George Kusche hung back with the chase pack for 43 kilometers at South Africa's Comrades Marathon, watching early leaders surge ahead. Then he struck. The South African runner powered through the field in the race's brutal second half, finishing in 5 hours, 15 minutes, and 56 seconds to shatter Russian runner Leonid Shvetsov's 2008 record by nearly nine minutes.
The victory tastes especially sweet after Kusche finished 12th in his 2025 debut. This time, he let the race come to him.
Over 21,000 runners lined up at 5 a.m. on June 14 for the 99th running of the world's oldest and largest ultramarathon. The race's motto, "Ska Fela Moya," means "Never Lose Hope," reflecting the journey every finisher must make to complete the point-to-point course from Durban to Pietermaritzburg.
The course gains 1,750 meters of elevation and features five major hills. Early race leaders Mahau Rasogo and Samuel Cijimpi Moloi both dropped out before the halfway point. Mbuti Mollo took over the lead but struggled in the final kilometers, weaving dangerously along the road as Kusche closed in.

Kusche made his decisive move on the Inchanga climb, breaking from the chase group to enter the top five. He caught Mollo with less than 10 kilometers remaining and pulled away on Polly Shortts, the steepest climb in the race's final stretch.
The record breaking didn't stop there. Gerda Steyn claimed her fifth Comrades victory and fourth consecutive win, finishing in 5:44:53 to break her own 2024 record by nearly five minutes. She waited until the final 20 kilometers to surge, opening an eight-minute gap on second-place finisher Nobukhosi Tshuma of Zimbabwe.
Why This Inspires
In a field stacked with talented runners, the top five men all finished faster than the previous course record.

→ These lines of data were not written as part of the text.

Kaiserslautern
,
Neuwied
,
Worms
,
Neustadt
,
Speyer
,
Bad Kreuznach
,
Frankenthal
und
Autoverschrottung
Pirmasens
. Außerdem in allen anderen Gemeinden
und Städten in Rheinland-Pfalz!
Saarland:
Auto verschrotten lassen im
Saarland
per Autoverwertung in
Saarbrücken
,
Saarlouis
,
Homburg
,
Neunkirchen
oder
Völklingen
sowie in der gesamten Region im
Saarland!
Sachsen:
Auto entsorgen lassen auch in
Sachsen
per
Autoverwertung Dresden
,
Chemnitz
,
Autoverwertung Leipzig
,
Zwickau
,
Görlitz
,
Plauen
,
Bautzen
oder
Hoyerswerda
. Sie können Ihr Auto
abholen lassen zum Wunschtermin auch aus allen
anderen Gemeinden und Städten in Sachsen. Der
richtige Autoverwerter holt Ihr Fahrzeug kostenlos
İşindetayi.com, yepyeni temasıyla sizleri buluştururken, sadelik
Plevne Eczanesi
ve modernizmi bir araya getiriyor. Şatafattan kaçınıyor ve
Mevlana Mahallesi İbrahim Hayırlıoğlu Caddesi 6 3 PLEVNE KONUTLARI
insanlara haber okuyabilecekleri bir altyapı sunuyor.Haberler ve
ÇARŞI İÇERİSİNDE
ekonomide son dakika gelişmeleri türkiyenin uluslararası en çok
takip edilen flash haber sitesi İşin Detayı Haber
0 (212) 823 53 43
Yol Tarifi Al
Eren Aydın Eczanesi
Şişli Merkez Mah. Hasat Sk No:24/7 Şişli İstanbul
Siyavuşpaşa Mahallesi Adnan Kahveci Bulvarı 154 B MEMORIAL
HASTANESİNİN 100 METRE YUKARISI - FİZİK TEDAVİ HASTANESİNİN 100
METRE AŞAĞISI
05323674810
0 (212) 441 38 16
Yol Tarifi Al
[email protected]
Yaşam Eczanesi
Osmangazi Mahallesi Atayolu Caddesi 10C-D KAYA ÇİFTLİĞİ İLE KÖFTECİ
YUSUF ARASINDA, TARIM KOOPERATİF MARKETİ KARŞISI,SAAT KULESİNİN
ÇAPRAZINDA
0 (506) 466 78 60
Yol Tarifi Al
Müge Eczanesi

The depth of competition pushed everyone to new heights, proving that great athletes elevate each other.
Kusche's transformation from 12th place to record breaker shows what patience and smart racing can achieve. He didn't panic when others surged early or worry about his debut disappointment.
Both champions honored a race founded in 1921 by World War I veteran Vic Clapham to commemorate South African soldiers, carrying forward a century of perseverance and hope across 86 kilometers of African roads.